In April, President Joe Biden’s administration took steps to limit both oil and gas drilling and mining in Alaska.

The regulations blocked development on 40% of NPR-A to protect wildlife habitat and indigenous communities’ way of life, but did not affect existing oil and gas operations.

“The new rules were passed without proper input from affected parties, exceeded their congressional authorization and were rushed into place as an end-run on congressional oversight,” the state of Alaska said in a statement.

The NPR-A, as it is known, is a 23 million-acre (9.3 million hectare) area on the state’s North Slope that is the largest tract of undisturbed public land in the United States.

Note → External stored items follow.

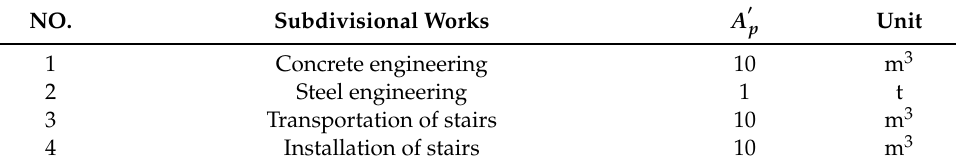
Table 7. Quota Engineering Quantities of the Prefabricated Stair.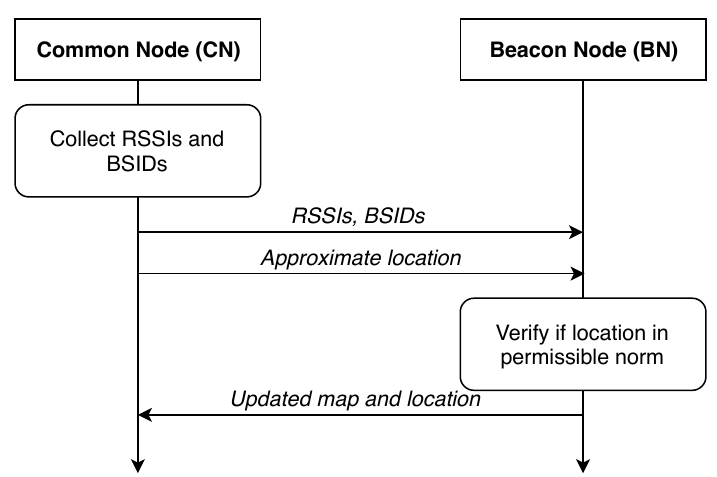
Figure 2. An illustration of communication between common and beacon nodes.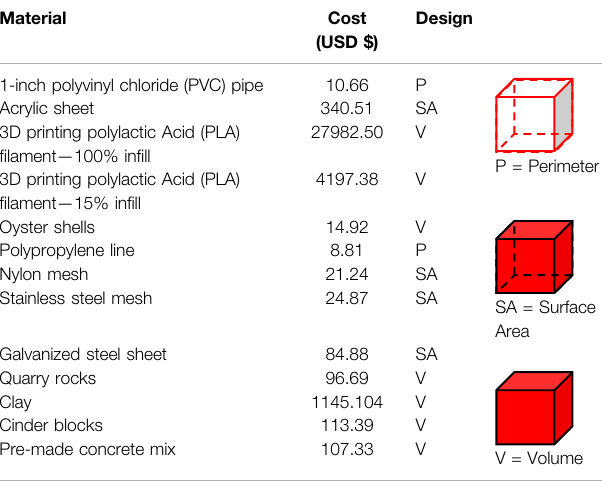
TABLE 3 | Cost associated with creating a 1 m 3 structure using the 3D-SPMC method and eight other materials commonly used for AH design (cost estimates based on average materials costs in the year 2020). The amount of material required for each design depends on the material type and its method of use, as indicated by red shading in the diagram below (P = Perimeter, SA = Surface Area, V = Volume).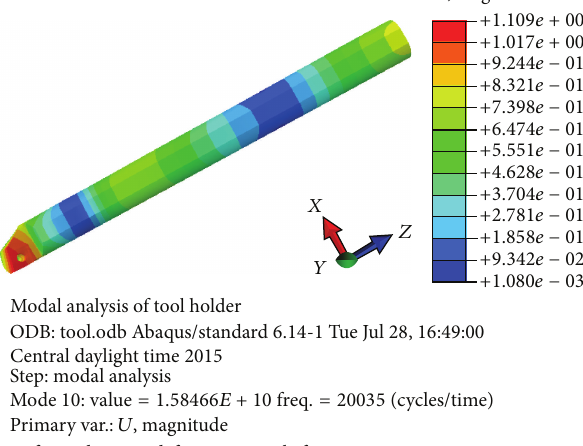
Figure 7: Modal analysis graphic of tool holder with cutting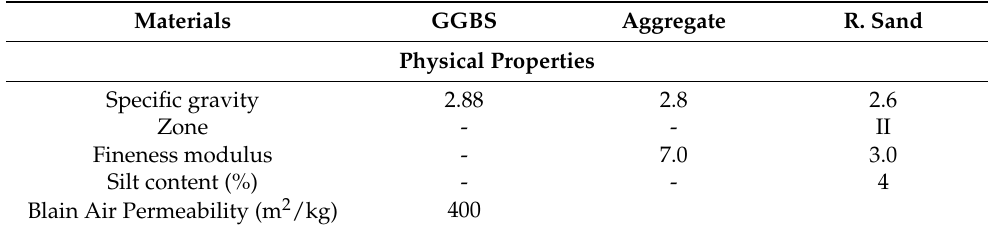
Table 2. Physical properties of ingredients of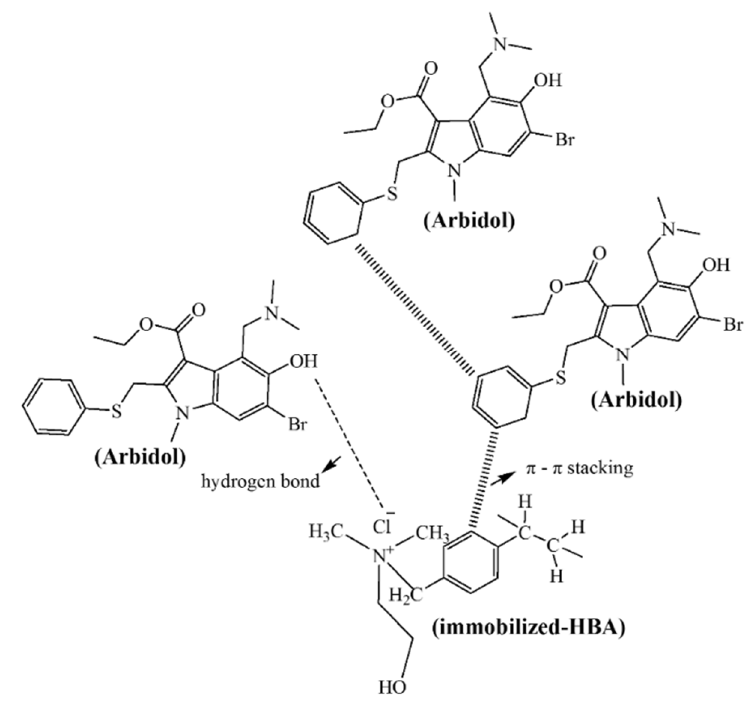
Figure 6. The adsorption mechanism of arbidol by immobilized-HBA.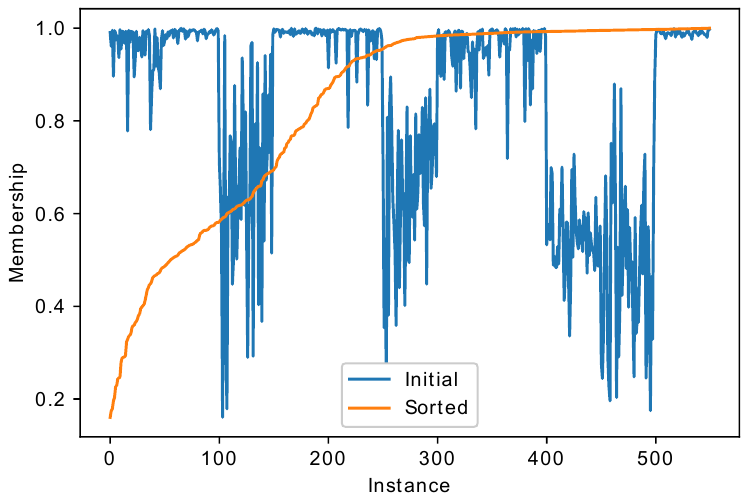
Figure 3. Fuzzy membership values returned by HEFCA algorithm, texture dataset, test set.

“This lawsuit seeks to prevent overreach by federal agencies that disregard Alaska’s rights”, Alaskan Attorney General Treg Taylor said.

Alaska said it had sought to participate in the rulemaking process, submitted thoughtful comments and requested additional time to prepare comments. However, it claims that the “rules were passed in haste to beat a potential change in congressional oversight”.

Earlier on Tuesday, Alaska sued the federal government seeking to recover revenues it lost out on after the Biden administration canceled oil and gas drilling leases in the 19.6 million-acre (7.9 million-hectare) federal Arctic National Wildlife Refuge (ANWR).